- _Problem statement_
Put the item lines from the one holding "collector number: 529" through the one holding "order: Malpighiales", inclusive, into a numbered list, leaving out blank lines.

- _Input_
--- BEGIN ---

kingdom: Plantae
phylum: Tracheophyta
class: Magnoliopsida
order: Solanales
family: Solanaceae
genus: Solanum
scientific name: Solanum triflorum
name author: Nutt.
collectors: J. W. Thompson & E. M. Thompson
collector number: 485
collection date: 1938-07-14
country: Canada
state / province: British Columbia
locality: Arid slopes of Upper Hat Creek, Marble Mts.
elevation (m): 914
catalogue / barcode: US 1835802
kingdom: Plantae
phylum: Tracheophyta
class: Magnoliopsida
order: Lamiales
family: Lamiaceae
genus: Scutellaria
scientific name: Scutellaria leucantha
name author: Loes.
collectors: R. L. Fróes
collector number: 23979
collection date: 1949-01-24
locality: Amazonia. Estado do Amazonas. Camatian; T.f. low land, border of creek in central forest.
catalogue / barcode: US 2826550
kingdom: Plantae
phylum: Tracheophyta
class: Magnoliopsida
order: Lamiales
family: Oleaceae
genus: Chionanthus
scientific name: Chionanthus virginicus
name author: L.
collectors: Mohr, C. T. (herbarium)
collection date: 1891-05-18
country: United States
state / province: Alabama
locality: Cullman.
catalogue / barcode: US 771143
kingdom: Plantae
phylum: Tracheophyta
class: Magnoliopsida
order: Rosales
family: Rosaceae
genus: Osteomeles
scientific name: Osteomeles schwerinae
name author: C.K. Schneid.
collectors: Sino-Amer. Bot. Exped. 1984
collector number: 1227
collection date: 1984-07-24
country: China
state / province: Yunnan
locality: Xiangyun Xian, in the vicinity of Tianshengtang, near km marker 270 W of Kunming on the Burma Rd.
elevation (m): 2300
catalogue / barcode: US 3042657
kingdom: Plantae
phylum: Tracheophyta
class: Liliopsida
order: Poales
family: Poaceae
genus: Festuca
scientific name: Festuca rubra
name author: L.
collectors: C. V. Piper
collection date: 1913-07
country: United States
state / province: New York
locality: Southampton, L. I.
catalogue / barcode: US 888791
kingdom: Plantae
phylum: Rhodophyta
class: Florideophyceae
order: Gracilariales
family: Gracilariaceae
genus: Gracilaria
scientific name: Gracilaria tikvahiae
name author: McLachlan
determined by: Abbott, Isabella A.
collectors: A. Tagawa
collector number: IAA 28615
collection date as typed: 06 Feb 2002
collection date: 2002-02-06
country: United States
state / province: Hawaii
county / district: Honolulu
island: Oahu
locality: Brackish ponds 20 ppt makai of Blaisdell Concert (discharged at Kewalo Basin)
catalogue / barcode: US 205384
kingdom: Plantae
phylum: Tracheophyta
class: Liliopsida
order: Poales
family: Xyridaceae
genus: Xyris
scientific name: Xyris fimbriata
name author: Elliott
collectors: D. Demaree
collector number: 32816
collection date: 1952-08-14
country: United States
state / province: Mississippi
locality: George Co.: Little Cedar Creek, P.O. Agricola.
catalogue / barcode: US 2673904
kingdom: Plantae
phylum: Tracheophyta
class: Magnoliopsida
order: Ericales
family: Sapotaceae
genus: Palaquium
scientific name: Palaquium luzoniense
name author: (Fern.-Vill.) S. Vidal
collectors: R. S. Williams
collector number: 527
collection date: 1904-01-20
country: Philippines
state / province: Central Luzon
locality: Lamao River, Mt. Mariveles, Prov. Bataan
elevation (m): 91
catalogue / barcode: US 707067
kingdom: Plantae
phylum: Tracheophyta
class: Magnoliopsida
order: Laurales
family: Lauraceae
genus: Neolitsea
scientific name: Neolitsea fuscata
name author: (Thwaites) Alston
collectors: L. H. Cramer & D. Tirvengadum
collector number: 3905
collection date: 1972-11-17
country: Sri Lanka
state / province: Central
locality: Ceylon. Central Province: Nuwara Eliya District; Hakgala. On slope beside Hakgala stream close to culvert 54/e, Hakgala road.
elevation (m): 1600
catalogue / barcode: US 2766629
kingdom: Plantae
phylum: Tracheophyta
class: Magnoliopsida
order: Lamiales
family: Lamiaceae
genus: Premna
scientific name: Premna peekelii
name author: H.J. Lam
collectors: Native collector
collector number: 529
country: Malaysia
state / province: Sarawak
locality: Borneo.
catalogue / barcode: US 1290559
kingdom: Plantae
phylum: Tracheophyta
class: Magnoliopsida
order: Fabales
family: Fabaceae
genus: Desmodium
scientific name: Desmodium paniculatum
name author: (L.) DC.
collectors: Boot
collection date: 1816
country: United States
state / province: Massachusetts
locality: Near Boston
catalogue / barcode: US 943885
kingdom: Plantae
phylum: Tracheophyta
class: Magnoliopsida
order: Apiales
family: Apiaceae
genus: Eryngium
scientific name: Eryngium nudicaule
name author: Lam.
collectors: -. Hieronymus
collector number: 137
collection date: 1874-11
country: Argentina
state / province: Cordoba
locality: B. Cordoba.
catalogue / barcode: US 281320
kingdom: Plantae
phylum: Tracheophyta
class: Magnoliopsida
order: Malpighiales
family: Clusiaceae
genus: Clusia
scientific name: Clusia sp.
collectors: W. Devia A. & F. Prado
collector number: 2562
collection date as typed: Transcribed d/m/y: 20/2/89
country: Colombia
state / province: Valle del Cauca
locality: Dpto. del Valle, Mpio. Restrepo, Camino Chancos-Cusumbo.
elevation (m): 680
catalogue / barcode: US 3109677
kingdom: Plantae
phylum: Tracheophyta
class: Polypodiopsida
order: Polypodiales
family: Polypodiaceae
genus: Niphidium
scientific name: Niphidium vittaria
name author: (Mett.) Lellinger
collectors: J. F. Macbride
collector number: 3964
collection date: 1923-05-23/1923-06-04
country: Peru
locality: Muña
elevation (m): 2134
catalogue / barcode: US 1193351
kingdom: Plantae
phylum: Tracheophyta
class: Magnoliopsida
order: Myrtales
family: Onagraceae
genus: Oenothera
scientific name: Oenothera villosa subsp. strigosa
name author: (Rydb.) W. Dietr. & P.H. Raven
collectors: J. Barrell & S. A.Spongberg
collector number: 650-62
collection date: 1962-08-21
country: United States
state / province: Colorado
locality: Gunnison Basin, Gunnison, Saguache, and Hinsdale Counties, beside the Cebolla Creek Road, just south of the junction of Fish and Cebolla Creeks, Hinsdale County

--- END ---

- _Output_
1. collector number: 529
2. country: Malaysia
3. state / province: Sarawak
4. locality: Borneo.
5. catalogue / barcode: US 1290559
6. kingdom: Plantae
7. phylum: Tracheophyta
8. class: Magnoliopsida
9. order: Fabales
10. family: Fabaceae
11. genus: Desmodium
12. scientific name: Desmodium paniculatum
13. name author: (L.) DC.
14. collectors: Boot
15. collection date: 1816
16. country: United States
17. state / province: Massachusetts
18. locality: Near Boston
19. catalogue / barcode: US 943885
20. kingdom: Plantae
21. phylum: Tracheophyta
22. class: Magnoliopsida
23. order: Apiales
24. family: Apiaceae
25. genus: Eryngium
26. scientific name: Eryngium nudicaule
27. name author: Lam.
28. collectors: -. Hieronymus
29. collector number: 137
30. collection date: 1874-11
31. country: Argentina
32. state / province: Cordoba
33. locality: B. Cordoba.
34. catalogue / barcode: US 281320
35. kingdom: Plantae
36. phylum: Tracheophyta
37. class: Magnoliopsida
38. order: Malpighiales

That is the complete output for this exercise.